Director Bruce Beresford, best known for “Driving Miss Daisy,” returns to the themes of cross-cultural connections in this film based on the memoir of Chinese ballet star Li Cunxin.
Li (Chinese surnames appear first) was taken from his poor, rural family at age 11 to study ballet. Madame Mao had declared the arts to be a priority and officials were sent to the furthest reaches of the country to find children who could be trained. Li succeeds more through determination than passion or natural ability, and despite Madame Mao’s insistence on ballet performances based more on political messages than on art. His family (with the radiant Joan Chen as his mother) is very proud of his contribution to China.In 1979, in the early, fragile days of US-China diplomatic relations, Li is sent to spend some time as a guest trainee with the Houston ballet, led by Ben Stevenson (the always-superb Bruce Greenwood).

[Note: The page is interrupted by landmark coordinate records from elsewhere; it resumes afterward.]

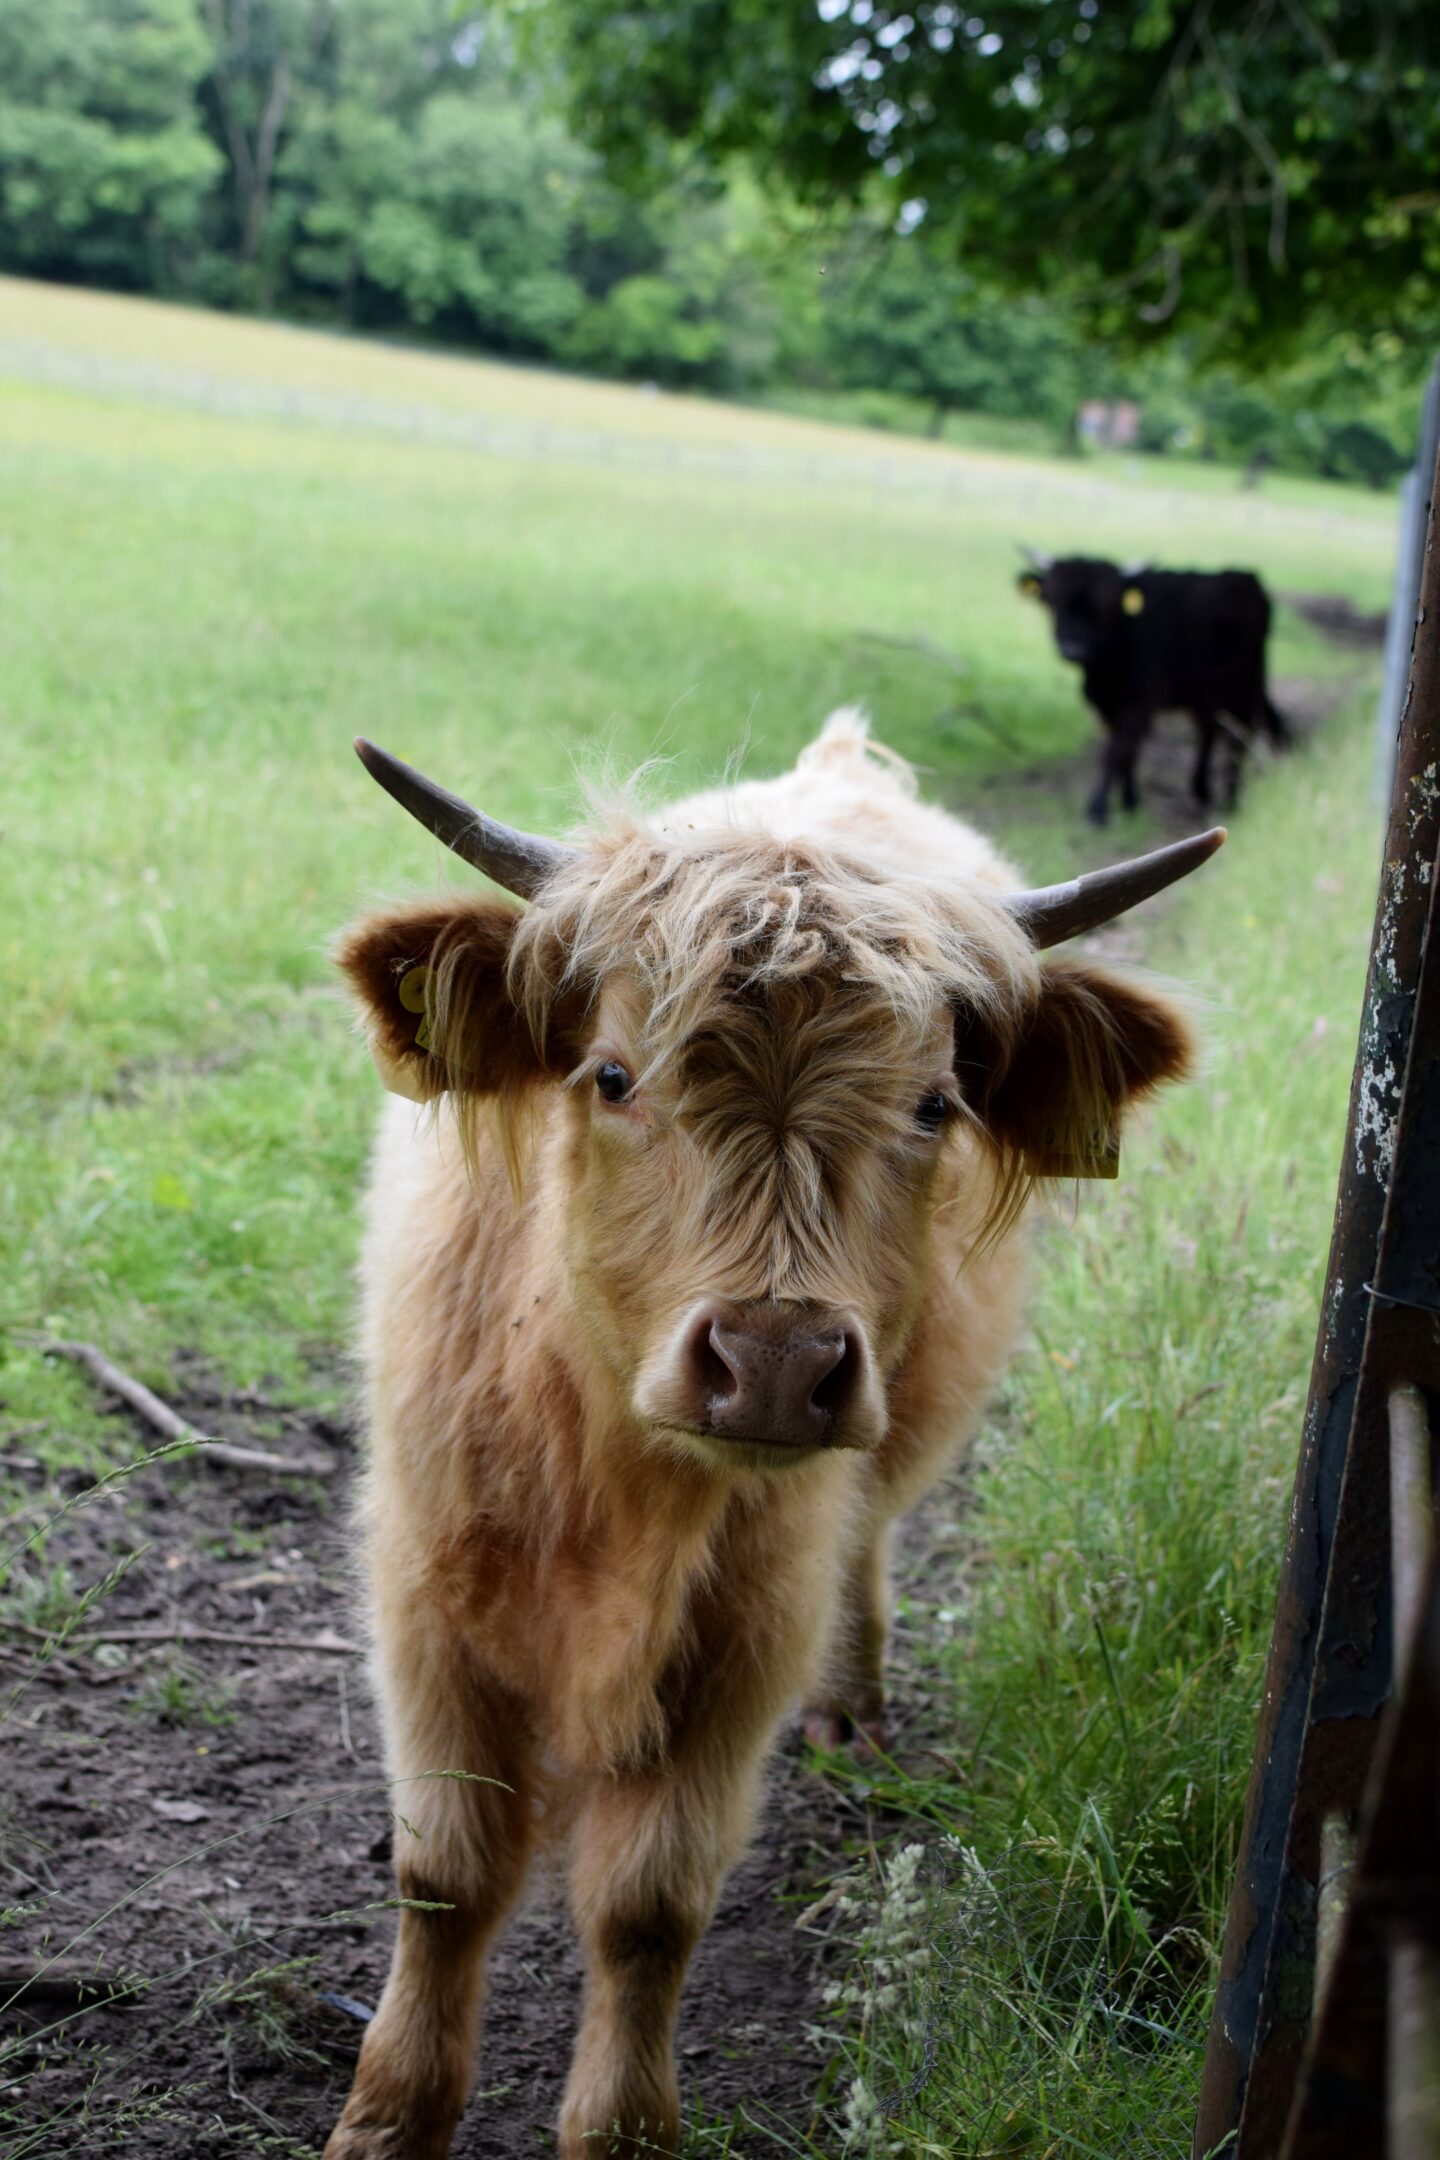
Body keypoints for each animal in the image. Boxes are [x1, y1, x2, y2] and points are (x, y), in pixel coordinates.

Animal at [323, 713, 1221, 2160]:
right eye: (613, 1075)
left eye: (933, 1106)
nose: (777, 1365)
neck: (604, 1460)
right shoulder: (425, 1594)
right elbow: (444, 1872)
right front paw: (388, 2120)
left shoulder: (740, 1631)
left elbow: (649, 1906)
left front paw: (624, 2128)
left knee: (869, 1539)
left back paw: (851, 1706)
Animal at [1018, 554, 1289, 825]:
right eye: (1054, 600)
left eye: (1105, 606)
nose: (1072, 650)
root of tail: (1247, 578)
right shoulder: (1108, 703)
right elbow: (1128, 752)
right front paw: (1129, 802)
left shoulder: (1139, 698)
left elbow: (1116, 752)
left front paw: (1097, 808)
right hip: (1207, 693)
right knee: (1209, 731)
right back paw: (1201, 789)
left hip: (1242, 687)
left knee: (1239, 738)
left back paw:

His English is poor. His understanding of anything other than what he has been told by the Chinese authorities is non-existent. The Americans’ ability to understand him is not much better. But there is the common language of dance. And there Li is so dazzling he is quickly given an opportunity to perform in a key role on stage. The audience loves him.Li does not want to go home. He becomes romantically involved with a tender-hearted young dancer. He appreciates the opportunity to perform without regard to the political content of the ballet. He consults a lawyer (a crafty Kyle MacLachlan). He takes a very big risk for himself and also for those who have befriended him.The film feels episodic and oddly understated and remote. That may be in part because the key role of Li is divided between three actors, Wen Bin Huang as a child, Chengwu Guo as a teenager, and Chi Cao as an adult. Or, it may be because Li the character is reserved by nature and training and something of a cipher. But like its title character, the movie comes alive in the ballet performances, which are well-staged and convey not only the creative energy of their own story-telling but the ultimate expression of the performers’ passion for their art.
Parents should know that this film has some strong language for a PG and a brief nightmare scene of people being executed. Characters drink and smoke and there are sexual references including a discussion of virginity. The scenes of Li’s treatment in China may be disturbing for some viewers.Topics for discussion: What was the most important reason that Li wanted to stay in America? What was most important to Ben? How should the Americans and Chinese have handled it?If you like this try: the book, Mao’s Last Dancer, by Li Cuxin, and other ballet-related films like “The Turning Point” and “The Company.”